Now in its twenty-second year, the Sónar festival is reinventing itself, placing creativity and technical innovation at the heart of its programme, with a host of cultural events organised day and night by digital artists throughout Barcelona’s Montjuïc parc.

On offer are some of the most innovative shows in EDM, including ‘Double Vision’, an audiovisual show by Australian laser artist Robin Fox and German electronic music guru Atom TM, which combines on stage lasers, video and experimental sounds.

“For me, the collaboration that he suggested posed all these interesting questions about the more scientific work that I was doing with sound and vision and the more pop-oriented work that Uwe was doing. And he suggested that together we could potentially create something that had a synergy that we couldn’t achieve in another way,” said Robin Fox.

The man behind Atom TM is Uwe Schmidt, a musician from Frankfurt, who lives in Chile and has been attending the festival since the very start: “It remains… how could you say? A very friendly festival. It’s not turned into something obscene. Because often, as soon as a festival reaches a certain size, it becomes obscene,” he said.

This year, the festival broadened its offer with Sónar+D, a trade show that looks at the digital transformation of the creative industry.

And there was also the Music Hack Day: 24 hours during which a hundred hackers from all over the world got together to invent new musical devices.

“Some of the inventions are very practical,” explained Alba Rosado of the Music Technology Group. “For example, there are interactive shoes that try and teach you how to dance – this hack is still in the making. Then, there’s one just over here (shows stand), where they are building a keyboard using wine glasses. They fill them up with different amounts of liquid and try to create a different musical note with each glass.”

At night, visitors could chose between bigger acts across five different indoor and outdoor venues, including an effective EDM performance by US DJ Skrillex, Ireland’s Róisín Murphy and her new mask show, not to mention a blast from the past with a performance by the legendary Eighties band Duran Duran.

“For us, being part of a big electronic event makes perfect sense,” said the band’s Nick Rhodes. “Because we’ve always had a big foot (band member John Taylor shows his foot)… There it is!

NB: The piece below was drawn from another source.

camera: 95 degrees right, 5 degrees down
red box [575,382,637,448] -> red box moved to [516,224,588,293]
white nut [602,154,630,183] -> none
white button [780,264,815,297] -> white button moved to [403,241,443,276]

That is the foot that is in that side of music.”

Born 37 years ago in Birmingham, it was was one of the leading bands of the New Romantic movement that emerged in the late Seventies and early Eighties in Britain. Duran Duran is now preparing to release its latest album in the autumn.

“We put a sort of reunion tour together about nine years ago… And the musical landscape had changed, and festivals had become so strong, particularly in Europe. So we thought ‘Ok, where do we fit into this, and how can we fit into this?’,” explained band member John Taylor.

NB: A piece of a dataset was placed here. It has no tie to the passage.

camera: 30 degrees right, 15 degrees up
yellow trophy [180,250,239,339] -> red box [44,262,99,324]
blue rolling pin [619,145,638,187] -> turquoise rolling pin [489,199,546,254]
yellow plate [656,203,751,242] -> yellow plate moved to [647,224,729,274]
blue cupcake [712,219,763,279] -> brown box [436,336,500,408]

Other bands included British futuristic synth pop act Hot Chip, who played night and day over two days to promote their new album.

“We haven’t played twice before,” smiled the band’s Al Doyle. “It’s new for us. We’ve got to make sure that we hold something back a little bit and don’t get too exhausted before we have to do the show again tomorrow.”

Euronews asked them about the title of their new album ‘Why make sense?’.

“In general, it seems to sum up our career, which is in some ways a little bit non-sensical, so we’ve just decided to give up on trying to make sense!,” explained band member Joe Goddard.

With more than a hundred thousand tickets sold, this year’s festival was branded a success by critics who described its quality control as unfalteringly high.